Articles

Article AUTONOME (Délibération n° 2015-158 du 28 mai 2015 portant avis sur un projet de décret relatif à la mise en œuvre de traitements de gestion électronique des documents des services de renseignement (demande d'avis n° 14027164))

Article AUTONOME (Délibération n° 2015-158 du 28 mai 2015 portant avis sur un projet de décret relatif à la mise en œuvre de traitements de gestion électronique des documents des services de renseignement (demande d'avis n° 14027164))

Données brutes:
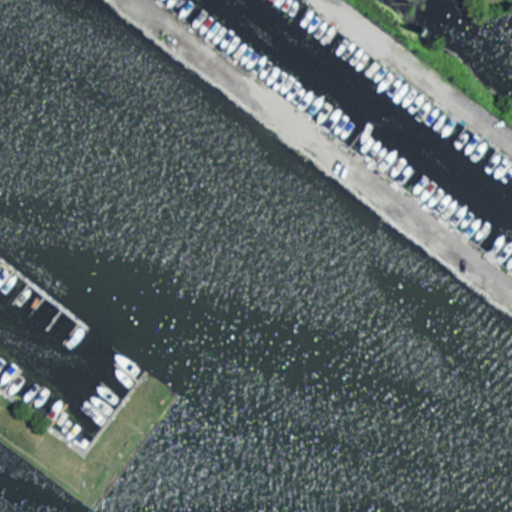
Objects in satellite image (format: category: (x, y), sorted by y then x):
pier: (41, 294)
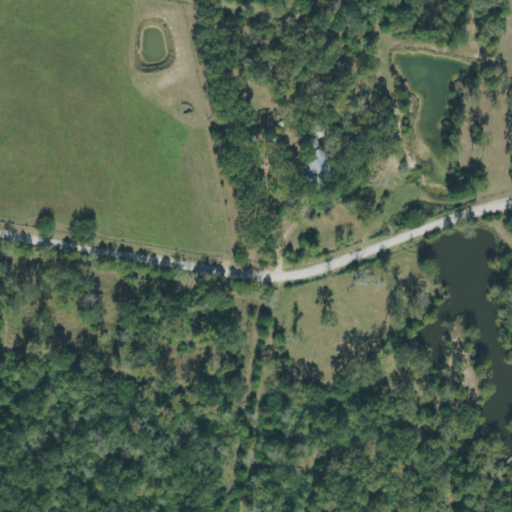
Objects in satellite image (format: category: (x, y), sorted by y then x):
building: (317, 162)
road: (259, 268)
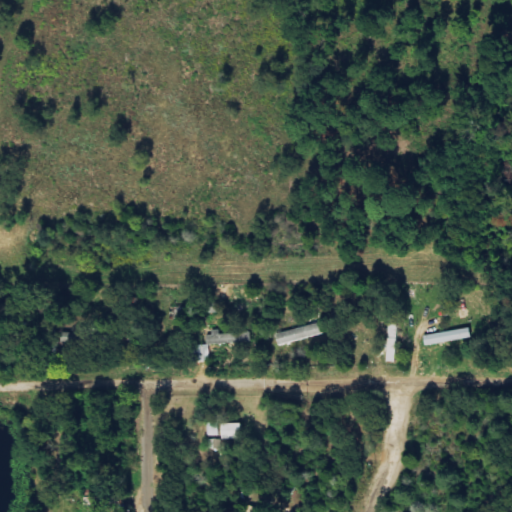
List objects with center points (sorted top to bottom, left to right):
building: (301, 334)
building: (449, 337)
building: (223, 338)
road: (256, 380)
building: (234, 431)
road: (153, 445)
road: (397, 447)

Détails du problème:
Selon le texte fourni, quel numéro porte la demande d'avis liée à la délibération n° 2015-158 ?

Résultat final:
Le n° 14027164.